** What you need to do **
1. Decide whether each statement below agrees with the SRAM description that follows. Answer yes or no for each, and quote the deciding words of the description. (a) FIG. 5 is a cross-sectional view taken along line V-V in FIG. 4. (b) The first and second inverters are connected in series between the source line Vcc and the ground line. (c) The second memory node A2 is connected to the second bit line rBL through the second transfer transistor T4.
2. Reproduce the SRAM description word for word, everything from "BRIEF DESCRIPTION OF" down to "V-V in FIG. 4.".

** Selection **
--- Start ---
BRIEF DESCRIPTION OF THE DRAWINGS

[0020] FIG. 1 is a circuit diagram of a typical high-resistance load SRAM.

[0021] FIG. 2 is a cross-sectional view of a conventional SRAM;

[0022] FIG. 3 is a top plan view of the conventional SRAM of FIG. 2;

[0023] FIG. 4 is a top plan view of a SRAM according to an embodiment of the present invention; and

[0024] FIG. 5 is a cross-sectional view taken along line V-V in FIG. 4.

PREFERRED EMBODIMENTS OF THE INVENTION

[0025] Now, the present invention is more specifically described with reference to accompanying drawings.

[0026] A SRAM according to a first embodiment of the present invention has a circuit configuration as described above with reference to FIG. 1. More specifically, the SRAM has a flipflop including first and second inverters connected in parallel between a source line Vcc and a ground line. The first inverter has a first high-resistance load R1 and a first drive transistor (MOSFET or IGFET) T1 connected in series, whereas the second inverter has a second high-resistance load R2 and a second drive transistor T2 connected in series The first memory node A1 connecting an end of the first high-resistance load R1 and the drain of the first drive transistor T1 together is connected to the gate of the second drive transistor T2, whereas the second memory node A2 connecting an end of the second high-resistance load R2 and the drain of the second drive transistor T2 together is connected to the gate of the first drive transistor T1.

[0027] The first memory node A1 is connected to a first bit line BL via the source/drain path of a first transfer transistor T3 having a gate implemented as a word line W1. The second memory node A2 is connected to a second bit line rBL via the source/drain path of a second transfer transistor T4 having a gate implemented as a word line W2, which receives a common signal with the word line W1. The first bit line BL and the second bit line rBL receive a pair of complementary signal.
--- End ---
** Data excerpts **
--- Start ---
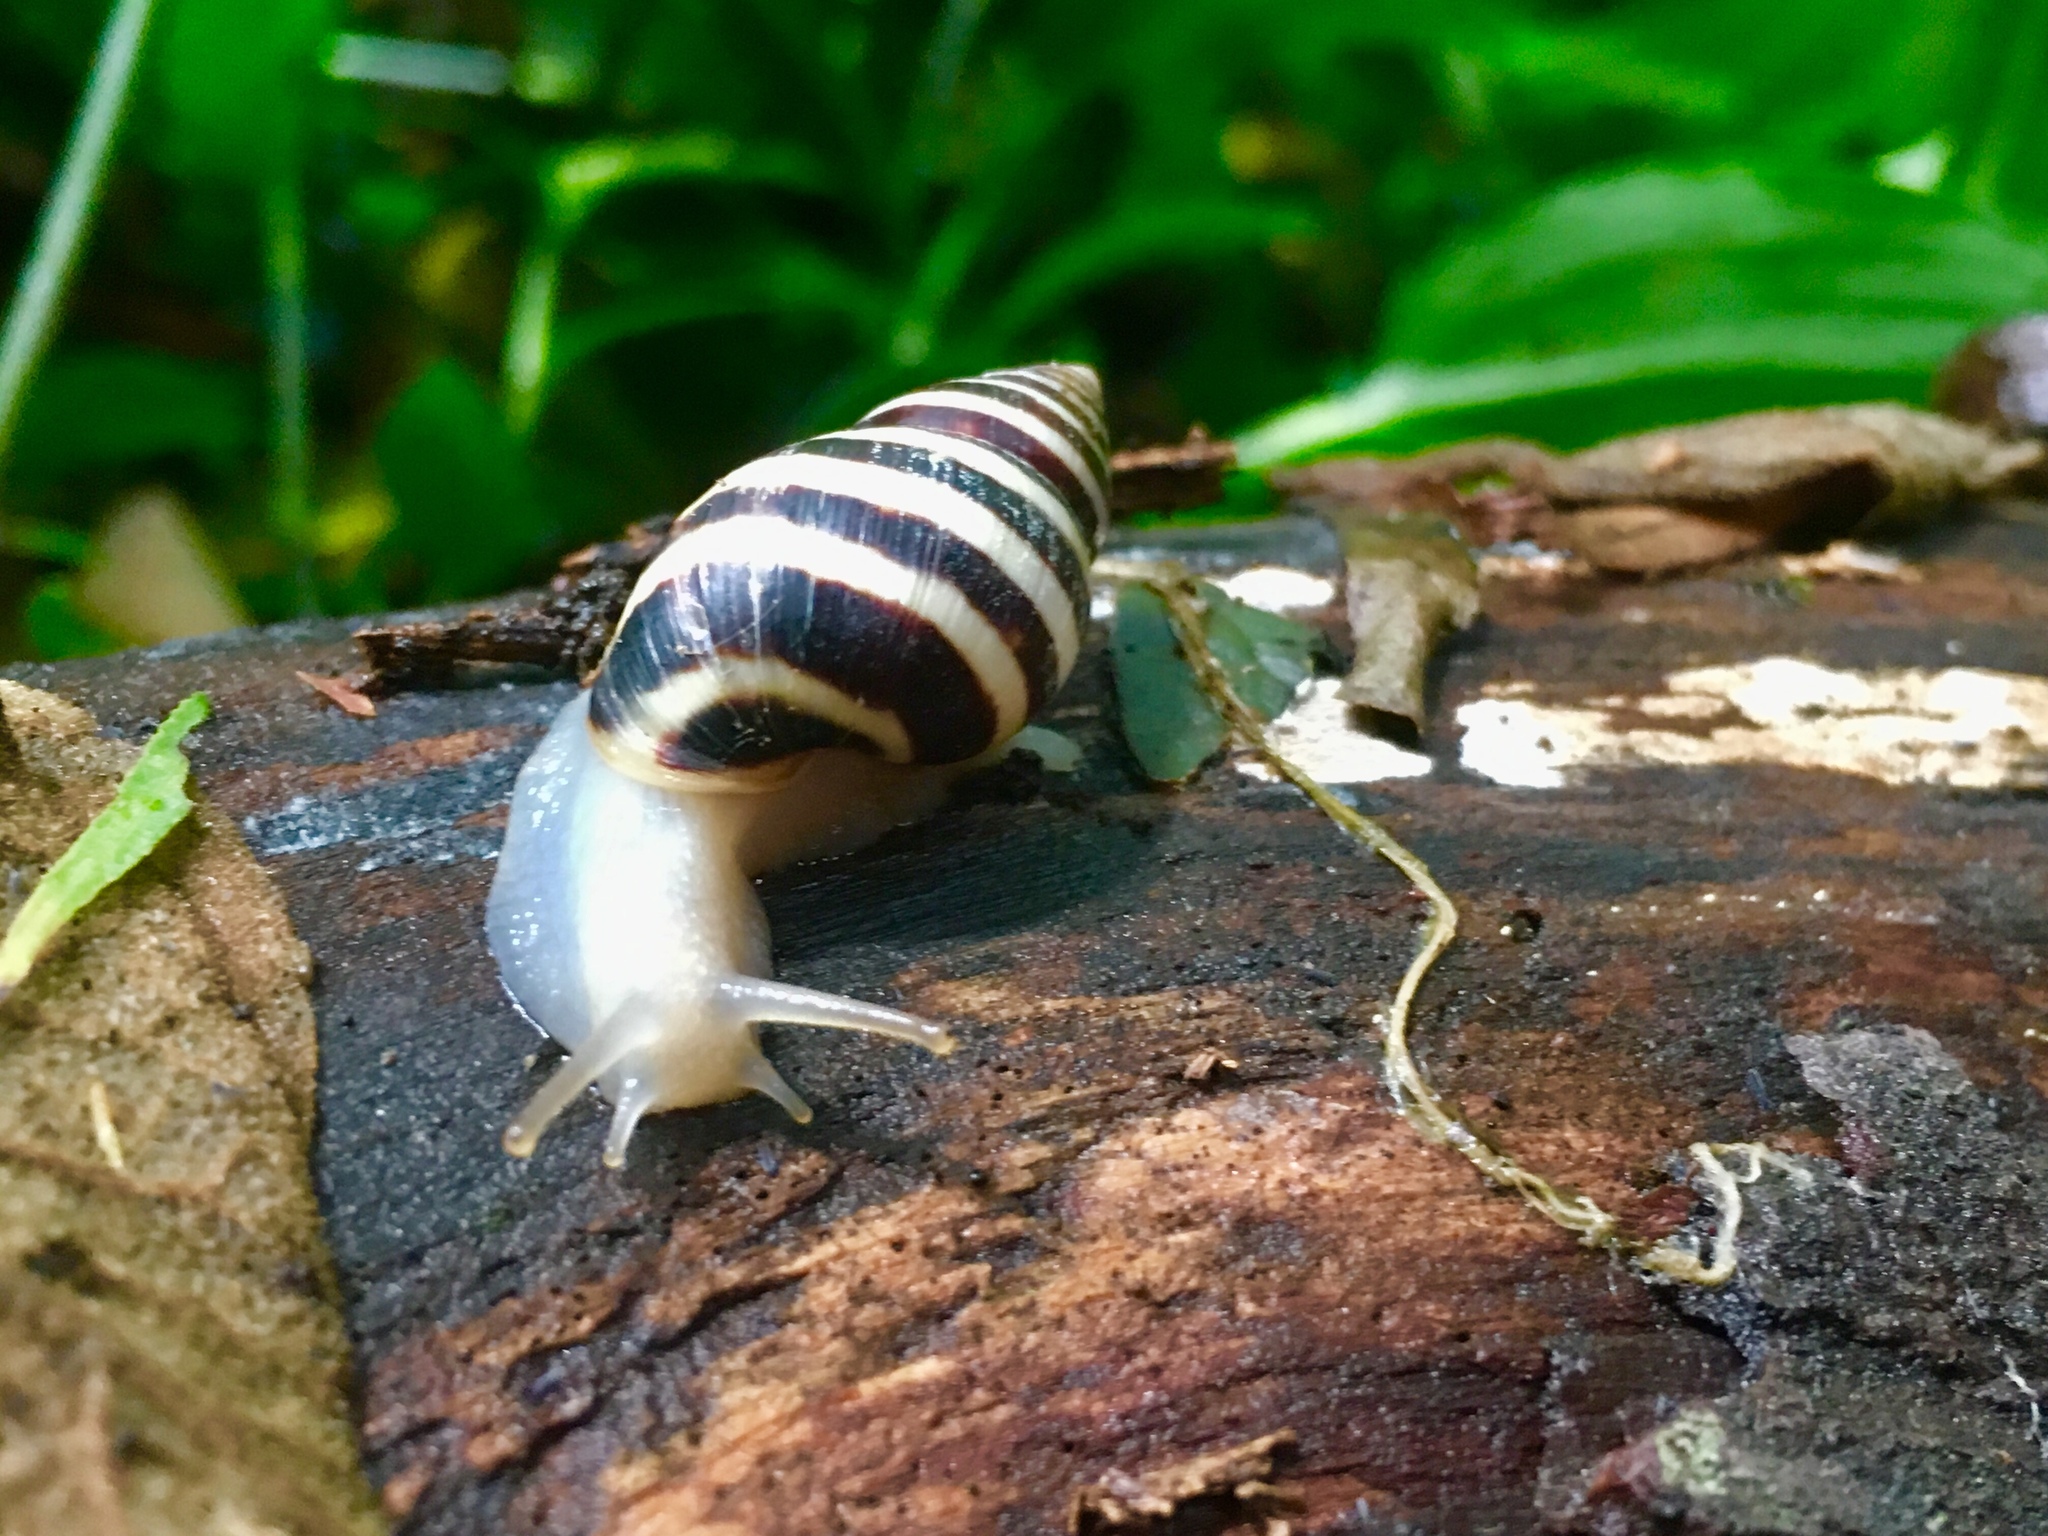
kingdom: Animalia
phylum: Mollusca
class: Gastropoda
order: Stylommatophora
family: Bulimulidae
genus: Drymaeus
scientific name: Drymaeus
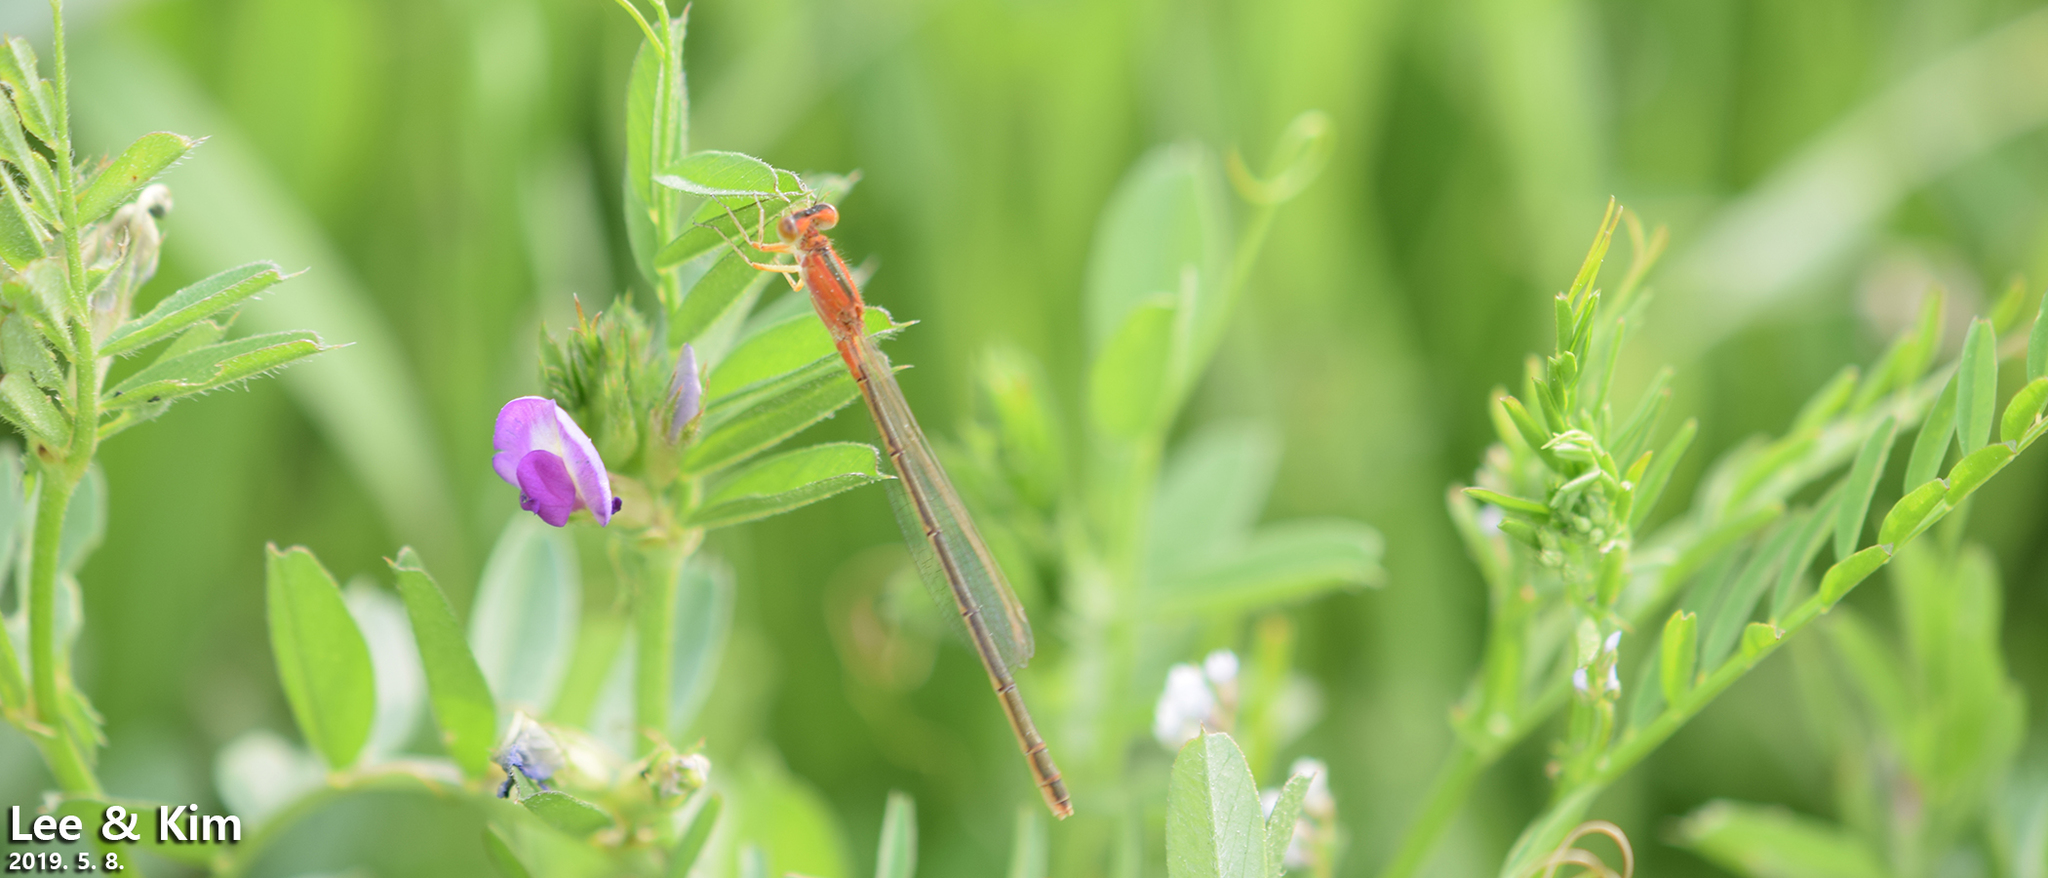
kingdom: Animalia
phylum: Arthropoda
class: Insecta
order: Odonata
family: Coenagrionidae
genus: Ischnura
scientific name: Ischnura senegalensis
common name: Tropical bluetail
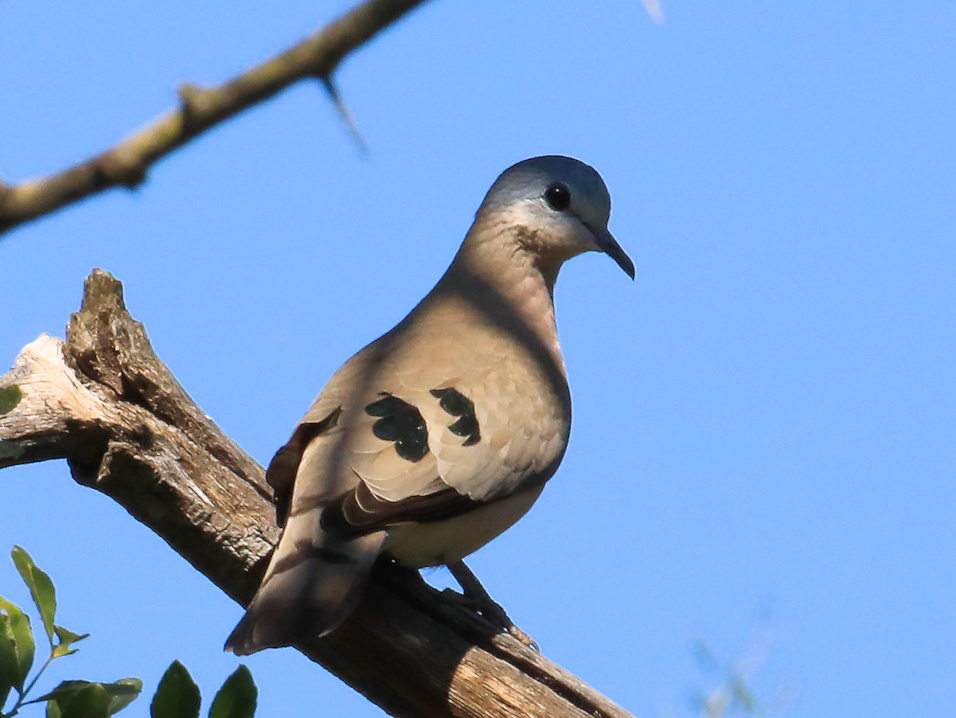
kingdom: Animalia
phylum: Chordata
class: Aves
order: Columbiformes
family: Columbidae
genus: Turtur
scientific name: Turtur chalcospilos
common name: Emerald-spotted wood dove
--- End ---
** Task solutions **
1.
(a) Yes: "FIG. 5 is a cross-sectional view taken along line V-V in FIG. 4."
(b) No: "first and second inverters connected in parallel between a source line Vcc and a ground line"
(c) Yes: "The second memory node A2 is connected to a second bit line rBL via the source/drain path of a second transfer transistor T4"

2.
BRIEF DESCRIPTION OF THE DRAWINGS

[0020] FIG. 1 is a circuit diagram of a typical high-resistance load SRAM.

[0021] FIG. 2 is a cross-sectional view of a conventional SRAM;

[0022] FIG. 3 is a top plan view of the conventional SRAM of FIG. 2;

[0023] FIG. 4 is a top plan view of a SRAM according to an embodiment of the present invention; and

[0024] FIG. 5 is a cross-sectional view taken along line V-V in FIG. 4.